Based on data from the Philippine Ports Authority (PPA), cargo traffic in ports rose by 11 percent to 65.77 million metric tons from January to March, from 59.52 MMT a year ago.

The PPA said container throughput jumped by 13 percent to 2.04 million twenty-foot equivalent units, from 1.8 million TEUs, showing the industry’s resilience ahead of the shake-up in world trade.

On April 2, US President Donald Trump shocked the global economy by slapping higher tariffs on dozens of economies, including the Philippines. This policy has been placed on hold for 90 days since April 9, but it was enough to trigger shockwaves of uncertainties.

In an earlier interview with The STAR, PPA general manager Jay Santiago said the domestic logistics industry would take minimal impact from tariff risks.

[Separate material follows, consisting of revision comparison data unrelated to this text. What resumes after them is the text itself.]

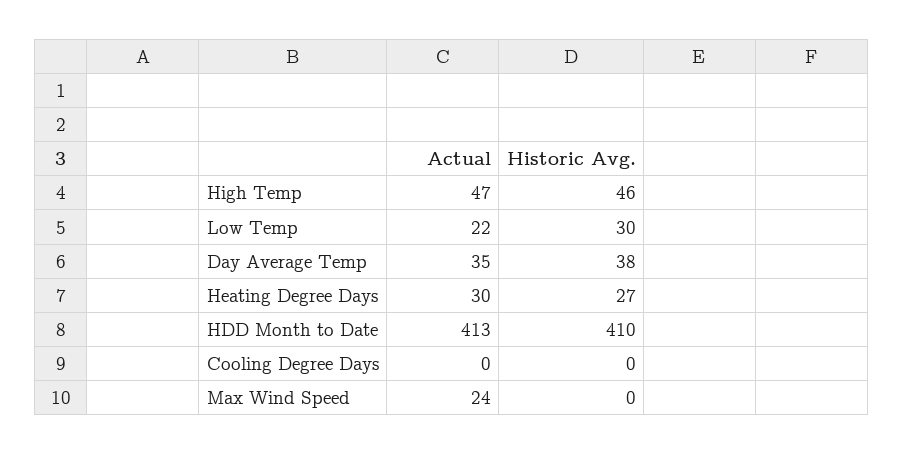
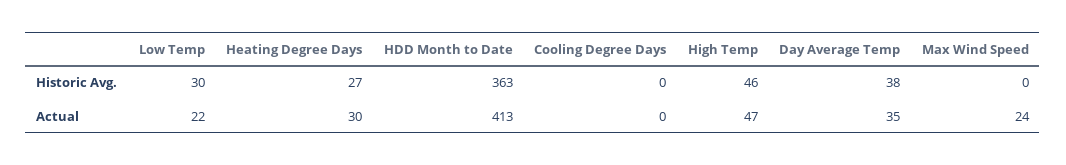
  {
    "Actual": {
      "High Temp": 47,
      "Low Temp": 22,
      "Day Average Temp": 35,
      "Heating Degree Days": 30,
      "HDD Month to Date": 413,
      "Cooling Degree Days": 0,
      "Max Wind Speed": 24
    },
    "Historic Avg.": {
      "High Temp": 46,
      "Low Temp": 30,
      "Day Average Temp": 38,
      "Heating Degree Days": 27,
-     "HDD Month to Date": 410,
+     "HDD Month to Date": 363,
      "Cooling Degree Days": 0,
      "Max Wind Speed": 0
    }
  }

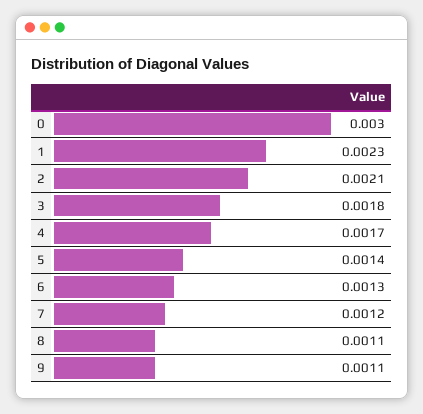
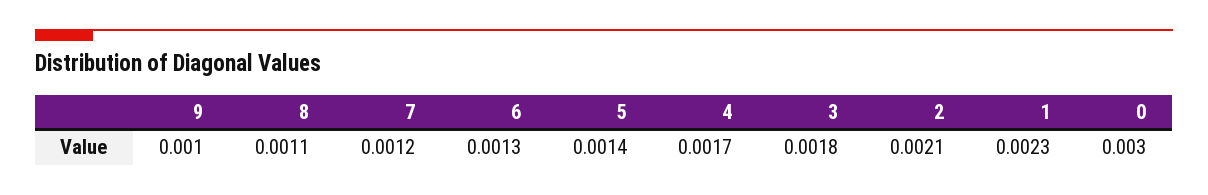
  {
    "0": 0.003,
    "1": 0.0023,
    "2": 0.0021,
    "3": 0.0018,
    "4": 0.0017,
    "5": 0.0014,
    "6": 0.0013,
    "7": 0.0012,
    "8": 0.0011,
-   "9": 0.0011
+   "9": 0.001
  }

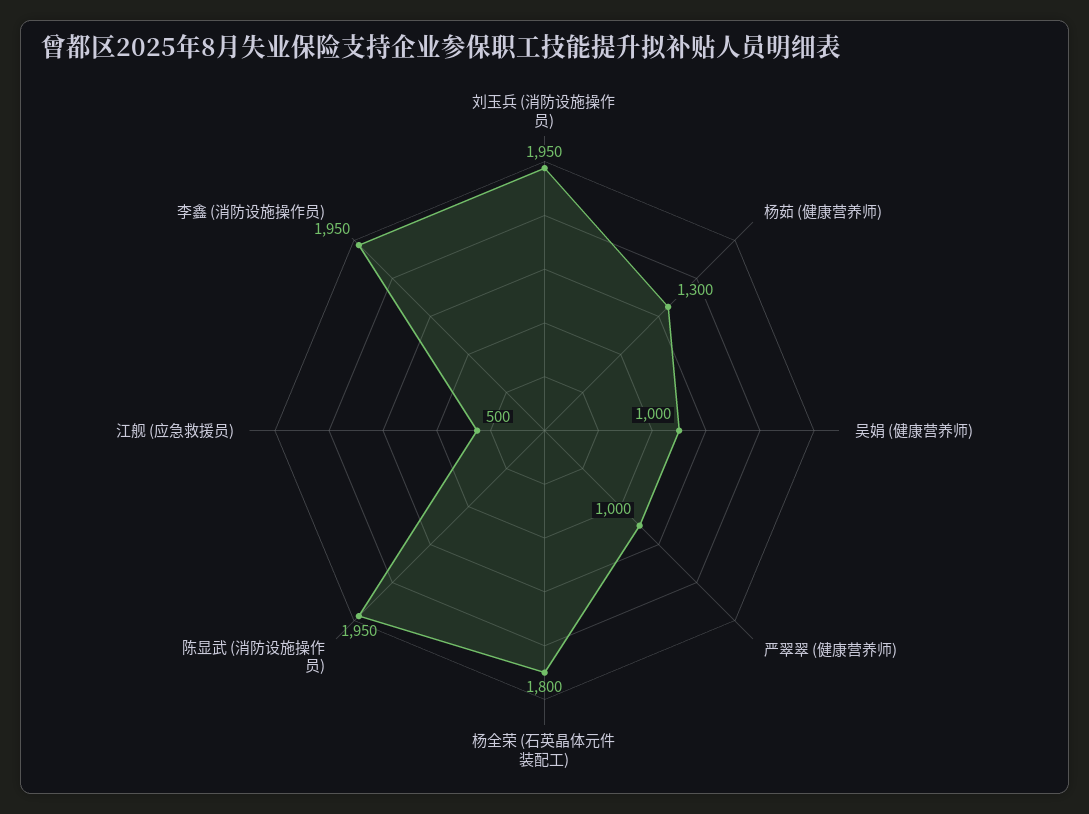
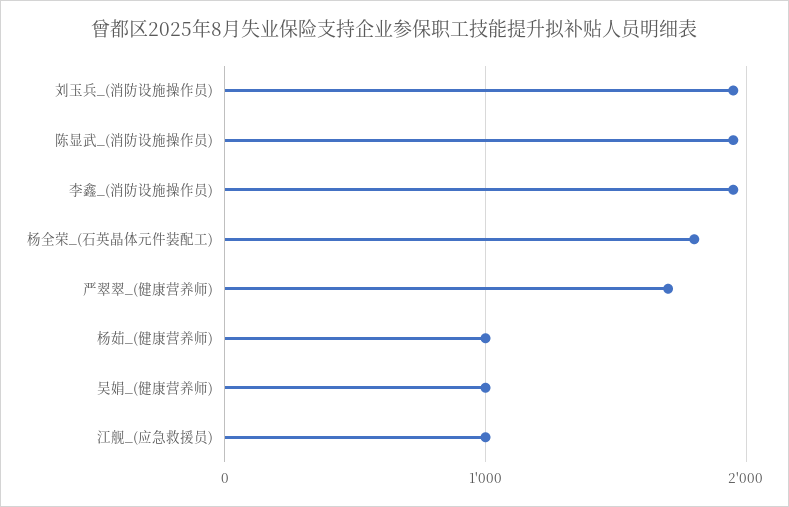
  {
    "刘玉兵 (消防设施操作员)": 1950,
-   "杨茹 (健康营养师)": 1300,
+   "杨茹 (健康营养师)": 1000,
    "吴娟 (健康营养师)": 1000,
-   "严翠翠 (健康营养师)": 1000,
+   "严翠翠 (健康营养师)": 1700,
    "杨全荣 (石英晶体元件装配工)": 1800,
    "陈显武 (消防设施操作员)": 1950,
-   "江舰 (应急救援员)": 500,
+   "江舰 (应急救援员)": 1000,
    "李鑫 (消防设施操作员)": 1950
  }

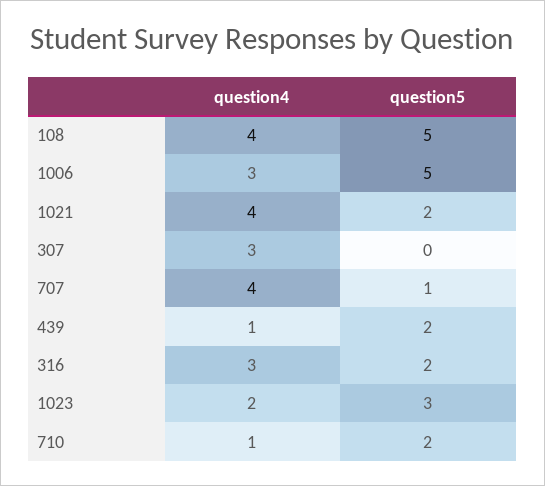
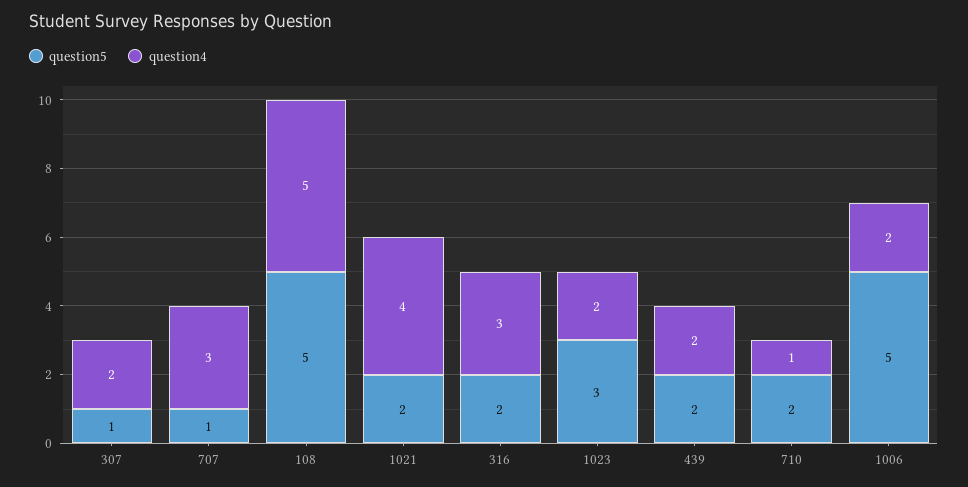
  {
    "question4": {
-     "108": 4,
+     "108": 5,
-     "1006": 3,
+     "1006": 2,
      "1021": 4,
-     "307": 3,
+     "307": 2,
-     "707": 4,
+     "707": 3,
-     "439": 1,
+     "439": 2,
      "316": 3,
      "1023": 2,
      "710": 1
    },
    "question5": {
      "108": 5,
      "1006": 5,
      "1021": 2,
-     "307": 0,
+     "307": 1,
      "707": 1,
      "439": 2,
      "316": 2,
      "1023": 3,
      "710": 2
    }
  }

Citing PPA records, Santiago said the Philippines usually trades with the US through transshipment via China or Singapore.

This means cargo directly traveling between the Philippines and the US is negligible in volume.

However, the PPA reported that passenger volume in ports slid by two percent to 18.42 million in the first quarter, as the Holy Week fell in April this year unlike in 2024, when it came in March.

Likewise, passengers who journeyed on roll-on, roll-off vessels declined by seven percent to 2.6 million.

Despite this, the PPA received 52 ship calls from cruise lines in the first quarter, proving how the country is becoming a destination of choice for high-end travelers. The Philippines welcomed 131,687 cruise passengers, putting the PPA on track to hit its target of 185,000.

The PPA’s net income has risen to P3.88 billion as of March on increasing revenue and spending cuts. Broken down, the agency grew earnings by 24 percent to P7.12 billion, and accompanied this with a 19-percent reduction in expenses to P3.24 billion.

The PPA is banked on by the government to remit one of the highest dividends among state-run firms, as the agency turned in a record P5.2 billion in contribution in 2024.

Aside from this, the PPA spends part of its profit on port upgrades to scale up cargo handling and boost inter-island connectivity.